August 21, 2003
Big Stars Downsize For the Small Screen
by Ben Katner

Don't get us wrong — we're delighted that the film-actor snobbery of bygone eras has passed, and these days celluloid gods from Demi Moore to Sean Penn are cheerfully passing through their — and our — favorite TV shows. However, we're still waiting for a few holdouts to give in. Perhaps these reluctant tube stars could be sold by a quick review of the imaginative roles we've earmarked for them.

Arnold Schwarzenegger: While playing out a short story arc on The West Wing, the wannabe political animal prepares for his gubernatorial bid by rehearsing debates with the Chatty Cathys of the Oval Office.

Russell Crowe: Those awful duds! That ratty hair! Now that the Oscar winner is married, doesn't he owe it to his bride to get a proper makeover from Queer Eye for the Straight Guy's style council?

Drew Barrymore: Sex and the City's Carrie and Co. have a cow — and cosmos for one — after the incorrigible guy magnet's visit to New York prompts them to rename their hunting ground No-Menhattan.

Michelle Pfeiffer: Mrs. David E. Kelley causes a commotion upon showing up in the offices of Nip/Tuck's botox-mad doctors. For the life (and livelihood!) of them, the plastic surgeons can't find a flaw on her.

Winona Ryder: Sopranos godfather Tony is ready to call the cops when daughter Meadow proves herself to be a chip off the old block by taking on the notoriously inept shoplifter as her partner in crime.

Ben Affleck and Jennifer Lopez: As their wedding nears, the couple pre-honeymoon on Temptation Island, where they must fend off the advances of every man, woman and talent manager in Hollywood.

Tom Cruise: After playing hardball renegotiating his soap-opera contract, Friends's master thespian Joey is stunned to find that a certain top gun has been hired to replace him as Dr. Drake Remore.

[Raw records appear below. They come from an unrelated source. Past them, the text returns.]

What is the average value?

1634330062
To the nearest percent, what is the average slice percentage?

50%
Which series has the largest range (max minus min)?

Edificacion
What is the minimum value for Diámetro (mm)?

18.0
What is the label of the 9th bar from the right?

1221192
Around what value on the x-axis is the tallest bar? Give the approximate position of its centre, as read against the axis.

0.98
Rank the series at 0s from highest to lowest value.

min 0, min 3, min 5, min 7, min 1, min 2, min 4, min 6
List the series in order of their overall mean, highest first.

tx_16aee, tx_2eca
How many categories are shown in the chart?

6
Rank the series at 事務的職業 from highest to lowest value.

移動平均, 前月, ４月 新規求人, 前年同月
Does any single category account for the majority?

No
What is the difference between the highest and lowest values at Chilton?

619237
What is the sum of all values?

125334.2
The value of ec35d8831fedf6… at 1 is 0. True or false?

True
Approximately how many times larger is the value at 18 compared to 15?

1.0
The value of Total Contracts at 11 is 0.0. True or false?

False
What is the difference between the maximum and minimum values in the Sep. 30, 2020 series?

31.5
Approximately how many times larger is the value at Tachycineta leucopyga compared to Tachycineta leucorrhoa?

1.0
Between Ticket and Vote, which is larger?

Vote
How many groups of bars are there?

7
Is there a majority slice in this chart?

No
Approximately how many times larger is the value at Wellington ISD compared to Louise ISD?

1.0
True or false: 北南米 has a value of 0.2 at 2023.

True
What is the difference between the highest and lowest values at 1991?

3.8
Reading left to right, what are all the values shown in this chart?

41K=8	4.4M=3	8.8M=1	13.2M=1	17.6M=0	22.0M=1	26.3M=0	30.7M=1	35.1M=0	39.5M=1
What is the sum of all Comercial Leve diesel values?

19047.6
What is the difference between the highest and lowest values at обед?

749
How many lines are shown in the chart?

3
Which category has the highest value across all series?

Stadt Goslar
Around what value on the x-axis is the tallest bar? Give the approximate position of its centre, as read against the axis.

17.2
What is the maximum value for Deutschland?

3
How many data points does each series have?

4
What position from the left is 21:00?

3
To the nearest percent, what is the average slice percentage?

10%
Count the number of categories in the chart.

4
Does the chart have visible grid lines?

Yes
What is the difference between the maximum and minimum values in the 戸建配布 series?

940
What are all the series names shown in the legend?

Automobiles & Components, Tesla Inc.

Denzel Washington: Since Malcolm X left no room for a sequel, the Academy Award winner jumps at the chance to remake history by passing through 1960s-set American Dreams as the civil-rights leader.

Jim Carrey: A recurring Everybody Loves Raymond gig as the freak next door to the Barones gives the man of a thousand faces a chance to make several hundred of them. On a related note, Marie is thrilled to be relieved of her title as the most annoying person on the block.